* **Texte de référence**:
----

Diagramme du processus

    Processus de la LEP
  1. Le suivi débute par l'inventaire des espèces sauvages afin d'obtenir une idée de la situation et des tendances de population, sa fonction écologique et une façon de compiler l'information. En conséquence, le ministre publie, tout les cinq ans, le rapport sur la situation générale des espèces sauvages.

  2. Le processus d'évaluation des espèces est mené par le Comité sur la situation des espèces en péril au Canada (COSEPAC). En se fondant sur un rapport de situation, celui-ci fait appel à un comité d'experts pour évaluer la situation et désigner le statut d'une espèce sauvage que l'on croit être en péril à l'échelle nationale.

  3. En réponse à une évaluation et à la désignation du statut, le ministre émet un énoncé de réaction. Ce document reflète l'engagement des juridictions à agir et sert comme point de départ au processus national de rétablissement.

    Un programme de rétablissement décrit ce qui est scientifiquement requis pour la réussite du rétablissement d'une espèce en péril. Cela comprend l'identification de son habitat essentiel et des besoins auxquels il faut répondre.

  4. Un plan d'action décrit les mesures précises nécessaires pour aider au rétablissement des espèces telles qu'elles sont prévues dans le programme de rétablissement. Cela comprend les divers projets et diverses activités ainsi que les calendriers s'y rapportant.

  5. Les programmes d'évaluation sont effectués en fonction des buts et des objectifs du programme de rétablissement et du plan d'action, là où ils sont le plus efficaces. En conséquence, le ministre doit produire un rapport annuel sur l'administration et la mise en œuvre de la Loi.

Le suivi, l'évaluation, la réaction et l'analyse sont des processus constants qui sont réalisés afin d'améliorer la situation des espèces et des écosystèmes.

----

Enregistrements du jeu de données
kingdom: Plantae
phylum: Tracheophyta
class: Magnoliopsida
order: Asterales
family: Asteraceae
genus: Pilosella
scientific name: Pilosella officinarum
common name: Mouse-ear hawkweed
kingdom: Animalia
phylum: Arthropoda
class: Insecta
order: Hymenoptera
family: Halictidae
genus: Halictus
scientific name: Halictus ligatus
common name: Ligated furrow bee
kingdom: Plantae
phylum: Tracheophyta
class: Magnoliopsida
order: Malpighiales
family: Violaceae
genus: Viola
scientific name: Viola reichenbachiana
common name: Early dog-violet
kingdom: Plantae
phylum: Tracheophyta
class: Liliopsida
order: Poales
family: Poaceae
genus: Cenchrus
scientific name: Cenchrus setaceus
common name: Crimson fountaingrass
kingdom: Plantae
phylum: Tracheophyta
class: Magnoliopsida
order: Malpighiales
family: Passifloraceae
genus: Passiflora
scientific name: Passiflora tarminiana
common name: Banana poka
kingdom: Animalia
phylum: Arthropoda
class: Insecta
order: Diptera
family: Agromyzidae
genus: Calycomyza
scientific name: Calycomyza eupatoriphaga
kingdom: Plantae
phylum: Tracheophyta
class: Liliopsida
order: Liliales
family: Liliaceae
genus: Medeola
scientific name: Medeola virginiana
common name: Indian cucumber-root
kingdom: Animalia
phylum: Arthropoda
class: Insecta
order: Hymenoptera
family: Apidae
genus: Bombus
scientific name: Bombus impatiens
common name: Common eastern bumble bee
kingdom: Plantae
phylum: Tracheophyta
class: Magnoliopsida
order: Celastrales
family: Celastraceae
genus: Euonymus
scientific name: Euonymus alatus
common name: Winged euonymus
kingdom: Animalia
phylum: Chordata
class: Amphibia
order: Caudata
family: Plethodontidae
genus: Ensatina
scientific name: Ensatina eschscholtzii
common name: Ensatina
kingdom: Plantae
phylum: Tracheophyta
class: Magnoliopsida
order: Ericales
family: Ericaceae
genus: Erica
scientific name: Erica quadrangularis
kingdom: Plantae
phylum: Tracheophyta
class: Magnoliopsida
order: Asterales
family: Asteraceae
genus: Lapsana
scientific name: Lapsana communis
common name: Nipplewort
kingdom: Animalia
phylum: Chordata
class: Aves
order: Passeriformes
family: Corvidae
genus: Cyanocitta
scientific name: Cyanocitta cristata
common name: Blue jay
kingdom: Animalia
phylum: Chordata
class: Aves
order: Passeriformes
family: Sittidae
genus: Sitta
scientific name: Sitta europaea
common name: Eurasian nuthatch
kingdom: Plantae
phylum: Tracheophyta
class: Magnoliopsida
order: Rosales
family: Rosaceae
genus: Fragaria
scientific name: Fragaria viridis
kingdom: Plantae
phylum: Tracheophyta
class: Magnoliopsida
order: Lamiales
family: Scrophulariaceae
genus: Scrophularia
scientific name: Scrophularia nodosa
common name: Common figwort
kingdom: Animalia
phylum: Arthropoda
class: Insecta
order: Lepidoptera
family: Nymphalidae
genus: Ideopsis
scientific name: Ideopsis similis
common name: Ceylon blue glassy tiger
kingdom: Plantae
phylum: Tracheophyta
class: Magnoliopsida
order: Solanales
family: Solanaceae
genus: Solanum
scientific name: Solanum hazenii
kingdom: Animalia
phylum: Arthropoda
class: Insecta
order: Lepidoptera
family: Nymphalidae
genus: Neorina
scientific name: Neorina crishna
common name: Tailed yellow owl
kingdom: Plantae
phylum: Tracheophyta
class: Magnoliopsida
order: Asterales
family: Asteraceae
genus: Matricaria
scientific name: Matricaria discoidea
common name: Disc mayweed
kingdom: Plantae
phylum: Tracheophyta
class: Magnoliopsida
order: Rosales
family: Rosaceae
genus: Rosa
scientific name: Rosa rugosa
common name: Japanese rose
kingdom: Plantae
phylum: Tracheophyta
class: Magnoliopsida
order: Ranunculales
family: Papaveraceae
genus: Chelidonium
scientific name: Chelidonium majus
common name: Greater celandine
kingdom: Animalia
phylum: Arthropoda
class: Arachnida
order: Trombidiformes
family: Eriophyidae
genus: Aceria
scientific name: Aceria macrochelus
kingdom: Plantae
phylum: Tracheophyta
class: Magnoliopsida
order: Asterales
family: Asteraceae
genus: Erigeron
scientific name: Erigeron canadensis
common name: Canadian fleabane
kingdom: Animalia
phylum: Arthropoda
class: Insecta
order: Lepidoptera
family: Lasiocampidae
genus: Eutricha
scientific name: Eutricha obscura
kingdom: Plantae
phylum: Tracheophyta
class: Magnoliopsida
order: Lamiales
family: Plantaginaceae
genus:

----

* **Consigne**: Recopiez, dans le texte sur le processus de la LEP, le passage allant de « 4. Un plan d'action » jusqu'à « œuvre de la Loi. », en substituant « plan opérationnel » à chaque occurrence de « plan d'action ». Les enregistrements n'ont aucun lien avec le texte sur le processus de la LEP.

* **Réponse attendue**:
4. Un plan opérationnel décrit les mesures précises nécessaires pour aider au rétablissement des espèces telles qu'elles sont prévues dans le programme de rétablissement. Cela comprend les divers projets et diverses activités ainsi que les calendriers s'y rapportant.

  5. Les programmes d'évaluation sont effectués en fonction des buts et des objectifs du programme de rétablissement et du plan opérationnel, là où ils sont le plus efficaces. En conséquence, le ministre doit produire un rapport annuel sur l'administration et la mise en œuvre de la Loi.